SCHUBERT Symphonies Nos 5 & 8 (Emelyanychev)
View record and artist detailsRecord and Artist Details
Genre:
Orchestral
Label: Linn
Magazine Review Date: 11/2024
Media Format: CD or Download
Media Runtime: 69
Mastering:
DDD
Catalogue Number: CKD748
Tracks:
Composition | Artist Credit |
---|---|
Symphony No. 5 |
Franz Schubert, Composer
Maxim Emelyanychev, Conductor Scottish Chamber Orchestra |
Symphony No. 8, 'Unfinished' |
Franz Schubert, Composer
Maxim Emelyanychev, Conductor Scottish Chamber Orchestra |
Rondo |
Franz Schubert, Composer
Maxim Emelyanychev, Conductor Scottish Chamber Orchestra Stephanie Gonley, Violin |
Author: David Threasher
The appointment of Maxim Emelyanychev to the principal conductorship of the Scottish Chamber Orchestra was a bold and eye-catching move, pairing a Russian musician hitherto best known as a period-instrument specialist with one of the UK’s foremost mid-size orchestras. It was during his standing in for an indisposed colleague in Schubert’s Ninth Symphony in 2017 that he and the SCO fell for one another, and their recording of the work to launch his tenure two years later accordingly aroused high hopes.
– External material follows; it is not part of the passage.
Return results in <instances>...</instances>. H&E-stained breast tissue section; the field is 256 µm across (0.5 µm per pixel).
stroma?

Hopes that were not fully realised: reviewing that first Schubert recording (1/20), Peter Quantrill hailed Emelyanychev as ‘a musician of considerable flair and independent mind’ but found these qualities to ‘produce fitfully illuminating results in symphonic repertoire’. Now, almost five years on, Emelyanychev and the SCO return to Schubert in this coupling of the Fifth and Eighth Symphonies that once again doesn’t quite equate to the sum of its parts.
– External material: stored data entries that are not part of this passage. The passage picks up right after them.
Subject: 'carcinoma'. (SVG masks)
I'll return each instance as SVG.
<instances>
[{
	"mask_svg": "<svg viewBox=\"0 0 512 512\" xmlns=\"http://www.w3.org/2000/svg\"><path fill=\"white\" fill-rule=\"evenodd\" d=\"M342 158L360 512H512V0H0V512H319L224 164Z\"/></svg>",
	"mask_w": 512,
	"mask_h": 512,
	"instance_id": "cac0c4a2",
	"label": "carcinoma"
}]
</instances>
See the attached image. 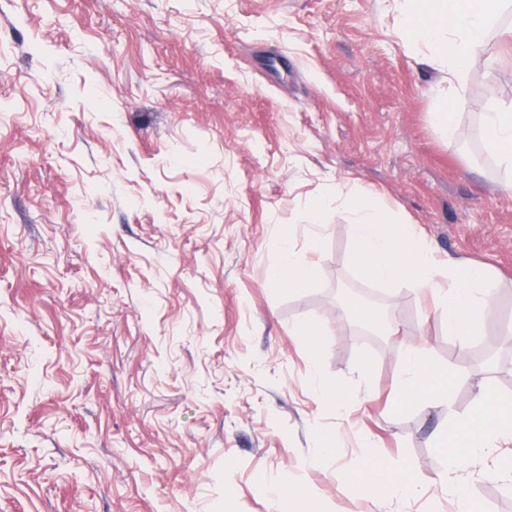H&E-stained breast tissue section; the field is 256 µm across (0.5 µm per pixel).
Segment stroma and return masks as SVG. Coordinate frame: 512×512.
<instances>
[{
  "label": "stroma",
  "mask_w": 512,
  "mask_h": 512,
  "mask_svg": "<svg viewBox=\"0 0 512 512\" xmlns=\"http://www.w3.org/2000/svg\"><path fill=\"white\" fill-rule=\"evenodd\" d=\"M397 20L392 0H0V512H293L275 479L306 512H458L463 490L512 512V446L446 489L436 449L478 389L512 399V172L481 135L512 100V13L496 69L459 86ZM365 187L438 256L491 268L467 346L430 290L355 266L336 198ZM285 224L309 278L278 293ZM341 288L396 333L342 323ZM408 349L456 370L451 406L396 408ZM372 459L415 494L358 492Z\"/></svg>",
  "instance_id": "1"
}]
</instances>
Partly this is a matter of orchestral distribution, partly one of balance. What PQ identified as ‘a compact bass line … too discreet for its own good’ doesn’t provide the grounding so essential to the opening Allegro moderato of the Unfinished, a movement founded upon and anchored to its opening cellos-and-basses motif. Woodwind, too, recede in the balance (though not as catastrophically as in Emelyanychev’s Jupiter Symphony with Il Pomo d’Oro – Aparté, 4/23) such that the thrum of the motor – Schubert’s characteristically insistent string figuration – is foregrounded at the expense of the melodic focus. Nevertheless, the warmth of the combined woodwind-and-brass sonority contrasts with the straight-toned strings, which can feel a little undercooked in comparison. Then there is the plainness of the phrasing: trace the work from the opening motif up to the first climax in recent recordings by, for example, Heinz Holliger or René Jacobs – each offering an individual take on small-band Schubert – and in both cases lines are inflected with a deal more personality such that the music is made to feel as if something that truly matters has transpired. Whereas those recordings shape that opening paragraph as if to relate something of supreme importance, the new one does little more than develop from single line to a climax over a period of a minute or so.
This efficient, no-nonsense approach suits the sunnier Fifth far better, communicating the eagerness of the music without going to extremes of tempo, and the A major Rondo is a delightful, unexpected makeweight, dispatched with aplomb by leader Stephanie Gonley. But the Unfinished shows once more that when it comes to the weightier, later works, Emelyanychev’s Schubert is not yet the finished product.